When people use the word “extra” these days, it has such a negative connotation- like “ugh, my Starbucks order is so extra since I ask for almond milk,” or “she’s so extra on Instagram, she .” Extra is kind of the new basic, except it’s accusing someone of doing too much while basic is accusing someone of being too bland. We can’t win!
IMHO, being extra should never be a bad thing. It’s about doing more than what a normal person would do, and since when is going the extra mile a bad thing? So what if someone wants to wear false eyelashes every day instead of mascara, or if they spend an extra hour at work making sure an important project looks amazing instead of just calling it a day and being okay with average?
I could go on and on about being extra in all aspects of your life, but for this post I just want to focus on where you can apply being extra to your career. Adding value where you can add value is such a (for lack of a better word) valuable skill, that it’s almost like you can’t afford not to be extra if you want to get ahead.
When you’re first starting out at a job, it might be hard to imagine doing much to bring more value to your tasks (especially the routine, administrative tasks like filling in a spreadsheet). But it’s easier than you think. It’s not even like you need that much skill to do it. You just need to add a little something. You don’t even have to go the metaphorical extra mile- you can just do like a few extra meters and it will still make a huge difference. So let’s get into some of my favorite ways to be extra, even at the entry level.
Going the Extra Mile (Or Meter)
- When you get assigned a boring, routine task, make it the best damn routine task you’ve ever done. If you’re told to make place cards for a dinner party, don’t just slap names on a label; match the color palette to your company logo and pick a cute font with a polished design, and then print it on nice paper. Have a positive attitude about everything you’re told to do, and you’ll be much happier and more creative doing it.
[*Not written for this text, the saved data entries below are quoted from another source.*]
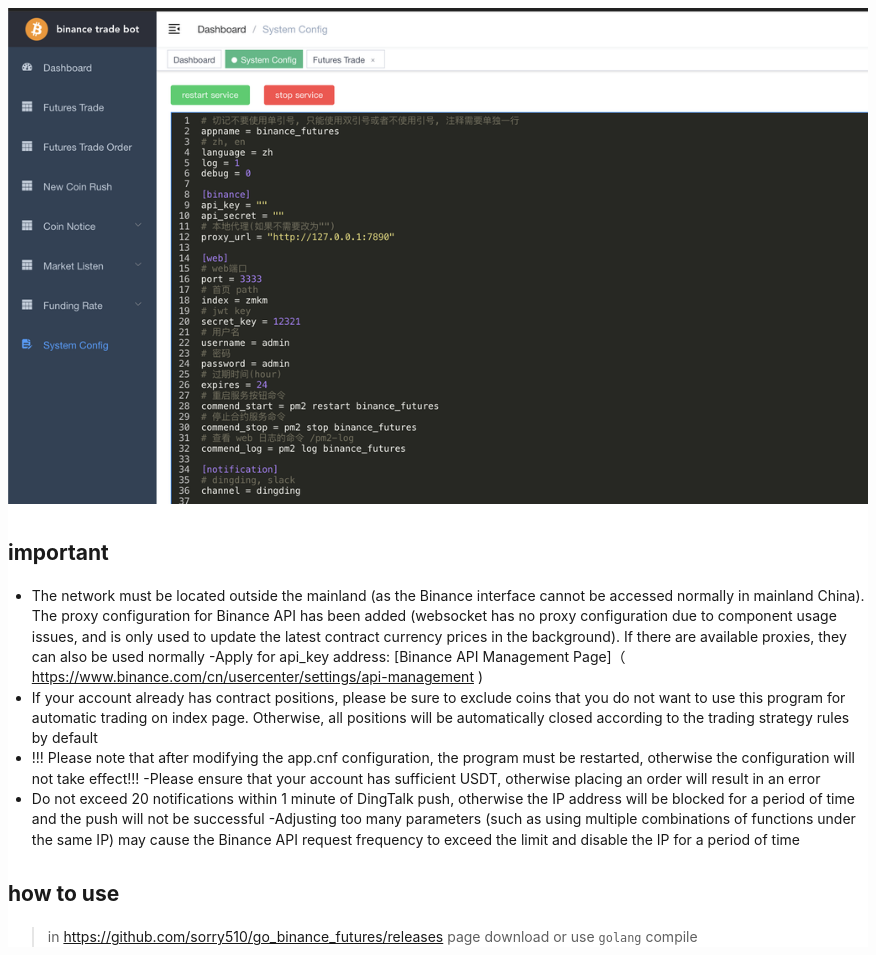 ![交易配置](./img/en/config.png)

## important
- The network must be located outside the mainland (as the Binance interface cannot be accessed normally in mainland China). The proxy configuration for Binance API has been added (websocket has no proxy configuration due to component usage issues, and is only used to update the latest contract currency prices in the background). If there are available proxies, they can also be used normally
-Apply for api_key address: [Binance API Management Page]（ https://www.binance.com/cn/usercenter/settings/api-management )
- If your account already has contract positions, please be sure to exclude coins that you do not want to use this program for automatic trading on index page. Otherwise, all positions will be automatically closed according to the trading strategy rules by default
- !!! Please note that after modifying the app.cnf configuration, the program must be restarted, otherwise the configuration will not take effect!!!
-Please ensure that your account has sufficient USDT, otherwise placing an order will result in an error
- Do not exceed 20 notifications within 1 minute of DingTalk push, otherwise the IP address will be blocked for a period of time and the push will not be successful
-Adjusting too many parameters (such as using multiple combinations of functions under the same IP) may cause the Binance API request frequency to exceed the limit and disable the IP for a period of time

## how to use
> in https://github.com/sorry510/go_binance_futures/releases page download or use `golang` compile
- Think ahead and start anticipating things before you’re asked to do them. If your job is to schedule meetings, for example, don’t wait until the day of a meeting to realize there’s a conflict- peek ahead on your calendar and your team will be amazed at how ON IT you are when you say “I noticed next week that our regular team meeting conflicts with the holiday- I’ll go ahead and find a new time for us!”
- Always try to make things visually pleasing. If you’re making a boring PowerPoint, make it un-boring. If you’re putting together a memo or writing a long email, use bullet points (see what I do here in my blog posts?). Even if you just use a fun color on your spreadsheet, that’s something.
- Learn an annoying skill and become the go-to person in the office for that skill. At my job, we have a really tricky program we use to monitor for news clips on TV, and for some reason no one ever really knows how to use it, so I took an hour one day to sit there and read through the instruction manual. It sucked and I hated it but it was just an hour of my time and now I’m like the TV monitoring whisperer. Which doesn’t sound like a big deal, but I’m kind of a big deal. (Not really but I like to feel like it).
- For more difficult, creative tasks, think of ways you can help your team beyond what you’re told to do. This is kind of a broader concept, but basically whenever you have a project, think of anything else you can add to it that will help the next person who looks at it. If I’m drafting a pitch for an announcement, sometimes if it makes sense I’ll also add in a suggested list of target media outlets to send it to (if I wasn’t already told to make the media list for it).